======== GIVEN DATA ========

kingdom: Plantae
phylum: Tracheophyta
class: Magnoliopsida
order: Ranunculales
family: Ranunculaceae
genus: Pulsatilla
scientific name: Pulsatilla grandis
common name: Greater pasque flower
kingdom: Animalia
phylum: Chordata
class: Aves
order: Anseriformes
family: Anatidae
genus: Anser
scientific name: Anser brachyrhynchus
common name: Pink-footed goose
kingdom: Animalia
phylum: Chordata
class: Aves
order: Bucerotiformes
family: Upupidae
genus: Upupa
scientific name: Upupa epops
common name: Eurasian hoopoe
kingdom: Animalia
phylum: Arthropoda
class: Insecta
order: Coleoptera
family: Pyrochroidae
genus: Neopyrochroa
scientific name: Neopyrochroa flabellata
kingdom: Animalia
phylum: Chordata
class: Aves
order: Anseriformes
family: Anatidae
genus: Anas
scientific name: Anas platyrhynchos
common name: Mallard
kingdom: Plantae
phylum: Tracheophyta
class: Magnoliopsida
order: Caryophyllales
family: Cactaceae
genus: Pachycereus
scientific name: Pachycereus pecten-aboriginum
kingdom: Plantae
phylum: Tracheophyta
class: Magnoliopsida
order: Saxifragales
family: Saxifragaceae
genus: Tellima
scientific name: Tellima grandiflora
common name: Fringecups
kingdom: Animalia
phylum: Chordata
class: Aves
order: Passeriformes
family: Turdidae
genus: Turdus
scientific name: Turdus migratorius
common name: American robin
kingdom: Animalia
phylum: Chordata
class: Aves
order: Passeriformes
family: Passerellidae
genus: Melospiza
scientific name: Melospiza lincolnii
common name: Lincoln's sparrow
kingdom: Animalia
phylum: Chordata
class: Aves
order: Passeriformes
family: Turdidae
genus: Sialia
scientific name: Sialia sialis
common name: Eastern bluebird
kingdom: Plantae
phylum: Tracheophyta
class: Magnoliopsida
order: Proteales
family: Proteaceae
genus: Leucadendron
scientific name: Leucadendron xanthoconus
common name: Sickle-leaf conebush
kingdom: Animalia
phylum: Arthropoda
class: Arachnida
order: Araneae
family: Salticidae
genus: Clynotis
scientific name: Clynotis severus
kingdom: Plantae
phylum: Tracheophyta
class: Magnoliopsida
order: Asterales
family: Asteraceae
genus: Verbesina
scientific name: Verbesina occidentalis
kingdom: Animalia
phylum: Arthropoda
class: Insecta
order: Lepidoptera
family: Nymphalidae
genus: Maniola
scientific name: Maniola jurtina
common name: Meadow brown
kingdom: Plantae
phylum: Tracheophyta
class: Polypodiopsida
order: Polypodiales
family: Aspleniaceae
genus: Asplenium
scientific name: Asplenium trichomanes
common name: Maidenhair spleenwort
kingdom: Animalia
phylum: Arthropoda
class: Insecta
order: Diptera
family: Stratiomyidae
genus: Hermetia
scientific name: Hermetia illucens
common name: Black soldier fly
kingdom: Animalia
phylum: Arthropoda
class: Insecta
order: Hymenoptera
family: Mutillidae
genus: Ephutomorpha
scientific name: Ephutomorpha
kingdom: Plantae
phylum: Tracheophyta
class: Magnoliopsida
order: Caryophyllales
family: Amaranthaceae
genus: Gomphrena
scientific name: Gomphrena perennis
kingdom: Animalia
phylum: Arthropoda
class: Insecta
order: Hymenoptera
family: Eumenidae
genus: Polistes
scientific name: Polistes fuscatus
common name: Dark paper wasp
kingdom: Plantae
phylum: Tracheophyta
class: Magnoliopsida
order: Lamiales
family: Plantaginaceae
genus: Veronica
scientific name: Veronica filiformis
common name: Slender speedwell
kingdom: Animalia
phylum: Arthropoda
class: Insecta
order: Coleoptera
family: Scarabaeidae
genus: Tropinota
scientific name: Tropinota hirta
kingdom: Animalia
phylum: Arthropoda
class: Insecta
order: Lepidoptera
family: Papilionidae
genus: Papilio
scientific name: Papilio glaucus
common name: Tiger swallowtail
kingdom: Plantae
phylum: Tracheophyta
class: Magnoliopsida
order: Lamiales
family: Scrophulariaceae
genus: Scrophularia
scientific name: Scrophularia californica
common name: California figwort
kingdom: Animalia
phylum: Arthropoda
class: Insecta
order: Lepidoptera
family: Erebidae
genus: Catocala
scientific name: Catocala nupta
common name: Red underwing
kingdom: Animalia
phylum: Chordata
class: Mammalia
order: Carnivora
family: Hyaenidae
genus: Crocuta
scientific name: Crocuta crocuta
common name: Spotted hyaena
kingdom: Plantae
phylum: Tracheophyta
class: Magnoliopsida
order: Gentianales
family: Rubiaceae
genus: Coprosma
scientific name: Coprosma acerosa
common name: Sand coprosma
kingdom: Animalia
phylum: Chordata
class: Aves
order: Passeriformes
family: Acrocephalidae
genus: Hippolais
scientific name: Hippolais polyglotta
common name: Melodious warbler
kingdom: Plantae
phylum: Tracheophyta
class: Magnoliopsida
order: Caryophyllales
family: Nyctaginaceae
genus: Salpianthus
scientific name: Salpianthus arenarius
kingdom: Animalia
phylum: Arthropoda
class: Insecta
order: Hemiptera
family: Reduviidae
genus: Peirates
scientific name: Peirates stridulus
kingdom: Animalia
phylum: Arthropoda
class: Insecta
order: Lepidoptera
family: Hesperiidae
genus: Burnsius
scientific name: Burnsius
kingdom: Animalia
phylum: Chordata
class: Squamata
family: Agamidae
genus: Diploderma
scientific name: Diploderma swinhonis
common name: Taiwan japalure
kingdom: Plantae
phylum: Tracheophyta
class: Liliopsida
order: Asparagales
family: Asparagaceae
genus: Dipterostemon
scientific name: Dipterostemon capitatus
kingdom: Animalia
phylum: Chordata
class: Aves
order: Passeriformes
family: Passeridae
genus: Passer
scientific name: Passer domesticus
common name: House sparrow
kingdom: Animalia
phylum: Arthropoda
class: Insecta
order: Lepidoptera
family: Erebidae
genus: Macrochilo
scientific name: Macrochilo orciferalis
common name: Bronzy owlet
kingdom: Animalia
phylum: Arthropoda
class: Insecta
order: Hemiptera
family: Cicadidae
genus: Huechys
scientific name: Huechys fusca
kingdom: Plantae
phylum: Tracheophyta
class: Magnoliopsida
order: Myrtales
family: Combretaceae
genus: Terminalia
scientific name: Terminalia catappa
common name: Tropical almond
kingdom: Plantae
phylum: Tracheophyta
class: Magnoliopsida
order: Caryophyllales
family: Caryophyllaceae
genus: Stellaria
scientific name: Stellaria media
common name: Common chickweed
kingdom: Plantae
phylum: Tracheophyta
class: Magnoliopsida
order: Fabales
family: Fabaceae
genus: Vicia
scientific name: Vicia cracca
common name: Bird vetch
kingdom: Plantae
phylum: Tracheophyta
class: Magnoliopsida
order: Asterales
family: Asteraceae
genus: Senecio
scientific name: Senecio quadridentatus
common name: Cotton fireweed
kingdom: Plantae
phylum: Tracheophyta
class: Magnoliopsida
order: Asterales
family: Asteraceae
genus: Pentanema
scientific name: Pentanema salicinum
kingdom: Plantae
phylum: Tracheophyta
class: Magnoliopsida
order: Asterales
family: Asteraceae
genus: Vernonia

========

WHAT IS REQUIRED: Can you write out the listing above word for word, from its first line down to the line with "order: Bucerotiformes", including both of those lines?

THE ANSWER:
kingdom: Plantae
phylum: Tracheophyta
class: Magnoliopsida
order: Ranunculales
family: Ranunculaceae
genus: Pulsatilla
scientific name: Pulsatilla grandis
common name: Greater pasque flower
kingdom: Animalia
phylum: Chordata
class: Aves
order: Anseriformes
family: Anatidae
genus: Anser
scientific name: Anser brachyrhynchus
common name: Pink-footed goose
kingdom: Animalia
phylum: Chordata
class: Aves
order: Bucerotiformes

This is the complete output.